Am Image Mannheims scheitert es also nicht?

Sommer (lacht): Es ist immer noch nicht so, dass alle sofort glänzende Augen kriegen, wenn sie den Namen Mannheim hören, aber die Stadt wird heute mit ganz anderen Attributen verbunden, als das noch Mitte der 90er-Jahre der Fall war. Da haben wir viel erreicht. Mannheim hat sich als erste Stadt in Deutschland das Label „Musikstadt“ gegeben, hier entstand das erste Kreativwirtschaftszentrum. Wir waren immer ein bisschen Frontrunner der Bewegung. Heute ist Mannheim für Startups eine der ersten Adressen in Deutschland. Die Industriedichte ist ein Standortfaktor, das Umfeld, der Austausch und die Unterstützung durch Next Mannheim sind weitere.

Was muss noch besser werden?

Sommer: Jetzt müssen wir nachhaltig werden. All das, was wir an harten Fakten und guten Ansätzen haben, müssen wir transformieren auf nachhaltiges Wirtschaften, das keinen Schaden bei jemandem oder irgendetwas hervorruft.

Wo sehen Sie Mannheim in zehn, 20 Jahren? Wird Mannheim eine Stadt der Innovationen bleiben?

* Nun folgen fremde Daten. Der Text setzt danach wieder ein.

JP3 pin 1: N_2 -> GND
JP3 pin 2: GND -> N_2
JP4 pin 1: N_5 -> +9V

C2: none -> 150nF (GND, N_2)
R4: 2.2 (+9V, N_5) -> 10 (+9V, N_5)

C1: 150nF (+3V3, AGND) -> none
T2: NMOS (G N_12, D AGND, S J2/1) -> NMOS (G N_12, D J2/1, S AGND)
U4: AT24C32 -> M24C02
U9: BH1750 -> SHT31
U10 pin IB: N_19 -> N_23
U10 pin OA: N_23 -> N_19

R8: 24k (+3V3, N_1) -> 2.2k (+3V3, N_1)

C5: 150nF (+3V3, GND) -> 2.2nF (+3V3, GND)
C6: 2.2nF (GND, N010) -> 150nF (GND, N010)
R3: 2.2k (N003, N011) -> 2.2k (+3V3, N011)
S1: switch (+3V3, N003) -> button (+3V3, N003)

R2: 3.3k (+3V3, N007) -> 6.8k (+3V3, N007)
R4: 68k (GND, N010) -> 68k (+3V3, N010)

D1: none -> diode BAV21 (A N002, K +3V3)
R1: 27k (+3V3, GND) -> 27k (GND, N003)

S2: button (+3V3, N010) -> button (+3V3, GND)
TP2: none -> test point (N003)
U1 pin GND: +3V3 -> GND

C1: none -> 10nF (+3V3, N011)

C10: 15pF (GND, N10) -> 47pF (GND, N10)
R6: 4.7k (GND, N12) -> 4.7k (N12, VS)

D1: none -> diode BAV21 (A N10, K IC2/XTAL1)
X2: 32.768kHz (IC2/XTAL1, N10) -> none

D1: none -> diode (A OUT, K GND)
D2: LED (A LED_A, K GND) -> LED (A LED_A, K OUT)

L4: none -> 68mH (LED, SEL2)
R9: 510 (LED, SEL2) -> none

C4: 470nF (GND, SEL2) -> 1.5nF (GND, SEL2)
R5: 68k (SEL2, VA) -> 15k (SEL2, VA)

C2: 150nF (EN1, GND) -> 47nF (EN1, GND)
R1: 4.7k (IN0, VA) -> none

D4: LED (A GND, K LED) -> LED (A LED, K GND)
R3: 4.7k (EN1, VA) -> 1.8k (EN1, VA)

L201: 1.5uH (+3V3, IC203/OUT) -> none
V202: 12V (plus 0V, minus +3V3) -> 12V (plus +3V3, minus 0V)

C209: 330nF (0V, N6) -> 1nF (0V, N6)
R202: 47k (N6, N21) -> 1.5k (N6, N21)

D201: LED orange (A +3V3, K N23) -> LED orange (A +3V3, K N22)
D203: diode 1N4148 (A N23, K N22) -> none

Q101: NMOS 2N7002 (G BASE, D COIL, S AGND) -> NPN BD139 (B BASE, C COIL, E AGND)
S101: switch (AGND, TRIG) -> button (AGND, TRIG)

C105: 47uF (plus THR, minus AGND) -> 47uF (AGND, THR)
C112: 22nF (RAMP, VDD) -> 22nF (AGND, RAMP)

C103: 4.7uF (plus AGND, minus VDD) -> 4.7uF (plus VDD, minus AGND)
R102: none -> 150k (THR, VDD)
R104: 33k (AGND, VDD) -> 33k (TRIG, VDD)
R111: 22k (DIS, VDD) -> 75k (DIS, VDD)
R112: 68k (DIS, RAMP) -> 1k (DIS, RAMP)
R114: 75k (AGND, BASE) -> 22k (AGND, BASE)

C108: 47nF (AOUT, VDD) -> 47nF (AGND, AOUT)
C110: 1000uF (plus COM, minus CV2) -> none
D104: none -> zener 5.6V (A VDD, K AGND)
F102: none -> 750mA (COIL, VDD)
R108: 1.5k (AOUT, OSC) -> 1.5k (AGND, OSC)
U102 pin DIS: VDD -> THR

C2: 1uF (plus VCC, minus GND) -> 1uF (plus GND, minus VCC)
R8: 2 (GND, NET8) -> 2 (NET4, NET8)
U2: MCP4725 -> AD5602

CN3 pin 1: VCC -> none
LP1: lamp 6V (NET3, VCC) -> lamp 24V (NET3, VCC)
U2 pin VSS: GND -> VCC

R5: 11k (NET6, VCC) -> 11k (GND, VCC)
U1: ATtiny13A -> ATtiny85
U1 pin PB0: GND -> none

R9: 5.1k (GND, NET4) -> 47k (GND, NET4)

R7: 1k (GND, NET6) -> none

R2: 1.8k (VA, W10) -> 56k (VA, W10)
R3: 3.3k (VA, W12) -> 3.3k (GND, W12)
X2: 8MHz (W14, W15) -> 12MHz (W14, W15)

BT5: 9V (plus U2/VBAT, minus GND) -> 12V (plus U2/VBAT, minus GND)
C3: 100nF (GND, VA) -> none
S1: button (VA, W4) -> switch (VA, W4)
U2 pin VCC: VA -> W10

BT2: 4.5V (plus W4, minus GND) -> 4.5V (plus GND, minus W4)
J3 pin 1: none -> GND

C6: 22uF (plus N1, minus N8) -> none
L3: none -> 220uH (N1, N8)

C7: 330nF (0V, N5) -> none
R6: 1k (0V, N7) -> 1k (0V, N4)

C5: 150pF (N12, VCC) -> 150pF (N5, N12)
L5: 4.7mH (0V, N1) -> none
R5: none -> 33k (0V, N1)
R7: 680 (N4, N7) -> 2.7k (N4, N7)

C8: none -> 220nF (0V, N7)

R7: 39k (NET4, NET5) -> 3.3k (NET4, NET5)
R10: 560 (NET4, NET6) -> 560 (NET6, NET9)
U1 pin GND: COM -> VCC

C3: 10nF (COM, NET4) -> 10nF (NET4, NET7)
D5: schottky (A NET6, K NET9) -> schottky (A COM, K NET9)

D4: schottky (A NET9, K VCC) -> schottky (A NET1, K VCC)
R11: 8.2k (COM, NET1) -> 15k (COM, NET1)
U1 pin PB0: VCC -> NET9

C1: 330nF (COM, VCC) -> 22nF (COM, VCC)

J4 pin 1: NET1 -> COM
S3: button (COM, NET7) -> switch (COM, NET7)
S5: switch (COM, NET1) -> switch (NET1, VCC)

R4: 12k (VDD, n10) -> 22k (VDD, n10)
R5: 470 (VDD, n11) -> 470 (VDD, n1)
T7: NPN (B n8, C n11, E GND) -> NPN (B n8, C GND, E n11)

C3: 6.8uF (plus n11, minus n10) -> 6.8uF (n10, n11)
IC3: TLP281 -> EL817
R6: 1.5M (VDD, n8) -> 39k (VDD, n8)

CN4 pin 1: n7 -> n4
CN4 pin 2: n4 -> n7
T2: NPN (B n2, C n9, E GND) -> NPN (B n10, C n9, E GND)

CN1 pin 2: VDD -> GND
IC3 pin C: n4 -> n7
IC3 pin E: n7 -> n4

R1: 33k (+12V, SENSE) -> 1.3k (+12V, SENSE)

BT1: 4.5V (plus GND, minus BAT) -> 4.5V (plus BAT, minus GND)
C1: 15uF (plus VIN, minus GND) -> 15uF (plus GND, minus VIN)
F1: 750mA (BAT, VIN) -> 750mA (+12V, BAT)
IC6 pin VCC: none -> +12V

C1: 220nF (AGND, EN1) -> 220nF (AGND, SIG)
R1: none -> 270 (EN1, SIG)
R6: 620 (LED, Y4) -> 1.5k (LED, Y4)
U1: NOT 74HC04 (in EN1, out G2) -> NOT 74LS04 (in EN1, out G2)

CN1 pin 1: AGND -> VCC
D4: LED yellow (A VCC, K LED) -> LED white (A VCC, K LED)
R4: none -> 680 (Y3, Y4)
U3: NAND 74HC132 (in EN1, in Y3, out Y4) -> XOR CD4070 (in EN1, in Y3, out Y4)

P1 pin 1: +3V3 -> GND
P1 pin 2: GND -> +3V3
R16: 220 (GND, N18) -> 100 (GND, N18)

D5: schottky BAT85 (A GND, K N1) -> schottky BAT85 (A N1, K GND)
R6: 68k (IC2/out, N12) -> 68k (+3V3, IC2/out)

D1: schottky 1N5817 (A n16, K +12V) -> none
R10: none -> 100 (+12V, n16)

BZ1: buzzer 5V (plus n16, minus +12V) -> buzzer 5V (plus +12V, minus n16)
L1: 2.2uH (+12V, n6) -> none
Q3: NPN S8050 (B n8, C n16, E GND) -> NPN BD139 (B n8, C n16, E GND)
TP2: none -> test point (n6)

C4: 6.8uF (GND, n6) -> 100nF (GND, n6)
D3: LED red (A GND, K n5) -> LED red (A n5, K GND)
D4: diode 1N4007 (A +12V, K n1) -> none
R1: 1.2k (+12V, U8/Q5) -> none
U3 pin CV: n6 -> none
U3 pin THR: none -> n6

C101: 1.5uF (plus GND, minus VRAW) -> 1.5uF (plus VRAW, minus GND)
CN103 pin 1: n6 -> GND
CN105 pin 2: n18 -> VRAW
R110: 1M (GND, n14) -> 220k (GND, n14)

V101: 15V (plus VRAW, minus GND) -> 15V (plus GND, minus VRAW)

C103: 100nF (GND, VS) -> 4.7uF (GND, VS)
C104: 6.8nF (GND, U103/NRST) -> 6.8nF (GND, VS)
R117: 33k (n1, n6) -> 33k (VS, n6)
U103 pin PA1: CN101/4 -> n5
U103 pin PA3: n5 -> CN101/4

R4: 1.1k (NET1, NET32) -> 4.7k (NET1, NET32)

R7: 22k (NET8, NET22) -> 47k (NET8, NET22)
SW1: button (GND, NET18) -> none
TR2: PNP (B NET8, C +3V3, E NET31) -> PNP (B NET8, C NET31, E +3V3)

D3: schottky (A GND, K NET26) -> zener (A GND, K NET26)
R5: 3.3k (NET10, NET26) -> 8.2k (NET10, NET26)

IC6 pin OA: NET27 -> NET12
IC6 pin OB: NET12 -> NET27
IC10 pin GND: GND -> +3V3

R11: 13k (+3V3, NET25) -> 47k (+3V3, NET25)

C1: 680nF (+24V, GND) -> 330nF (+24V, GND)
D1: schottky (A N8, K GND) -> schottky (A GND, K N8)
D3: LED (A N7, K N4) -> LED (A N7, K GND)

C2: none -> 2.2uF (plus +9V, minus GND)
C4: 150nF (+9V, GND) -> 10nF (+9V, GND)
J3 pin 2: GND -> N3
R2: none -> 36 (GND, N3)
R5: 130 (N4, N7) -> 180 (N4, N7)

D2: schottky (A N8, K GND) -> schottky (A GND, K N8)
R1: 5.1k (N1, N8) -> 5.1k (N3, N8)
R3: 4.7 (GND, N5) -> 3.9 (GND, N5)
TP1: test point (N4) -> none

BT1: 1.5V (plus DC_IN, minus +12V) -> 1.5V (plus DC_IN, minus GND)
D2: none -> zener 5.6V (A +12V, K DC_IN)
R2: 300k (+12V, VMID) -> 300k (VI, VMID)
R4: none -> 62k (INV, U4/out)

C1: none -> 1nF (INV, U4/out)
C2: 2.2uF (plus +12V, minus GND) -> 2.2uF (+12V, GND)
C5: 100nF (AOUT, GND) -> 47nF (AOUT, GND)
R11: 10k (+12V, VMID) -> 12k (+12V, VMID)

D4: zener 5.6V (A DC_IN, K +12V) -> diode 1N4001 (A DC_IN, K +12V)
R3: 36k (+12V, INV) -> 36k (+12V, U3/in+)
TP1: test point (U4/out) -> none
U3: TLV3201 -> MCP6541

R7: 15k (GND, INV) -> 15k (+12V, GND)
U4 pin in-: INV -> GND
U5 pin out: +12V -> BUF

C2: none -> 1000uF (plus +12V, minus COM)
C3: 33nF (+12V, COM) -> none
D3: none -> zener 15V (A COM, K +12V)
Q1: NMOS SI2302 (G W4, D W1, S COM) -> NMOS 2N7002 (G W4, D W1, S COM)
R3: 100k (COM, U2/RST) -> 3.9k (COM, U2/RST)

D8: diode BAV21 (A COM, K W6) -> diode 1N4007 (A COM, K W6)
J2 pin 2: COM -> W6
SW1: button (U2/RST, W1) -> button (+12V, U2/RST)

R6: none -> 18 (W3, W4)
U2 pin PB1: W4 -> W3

Sommer: Meine Vision ist, dass mit Mannheim dann der Begriff der innovativen Stadt verbunden wird, die es geschafft hat, die nachhaltige Transformation hinzubekommen. Eine Stadt, die divers ist, in der zusammengearbeitet wird, in der alle gut und tolerant zusammenleben. Und ich wünsche mir, dass von Mannheim neue Ideen, Impulse und Innovationen ausgehen. Die werden vermutlich nicht mehr die Wucht eines Automobils haben, aber vielleicht sind es statt einer Idee ja fünf, die die Welt nachhaltig verändern und verbessern. UTE MAAG

ZUR PERSON

Next Mannheim: „Wir waren immer ein Frontrunner der Bewegung“-2

Christian Sommer, 1966 in Mannheim geboren, arbeitete zunächst als Manager in der Musikbranche, ehe er 2003 die Leitung des Musikparks Mannheim und 2011 zusätzlich die des Mafinex Technologiezentrums übernahm. Seit 2014 ist er Geschäftsführer der Mannheimer Gründungszentren GmbH. Chef von acht verschiedenen Clustern zu sein, in denen unter der Dachmarke Next Mannheim (bis 2020: startup Mannheim) mehr als 300 junge Unternehmen gefördert werden, ist für den früheren deutschen Jugendmeister im Hammerwurf die, Zitat, „spannendste Aufgabe meines Lebens“.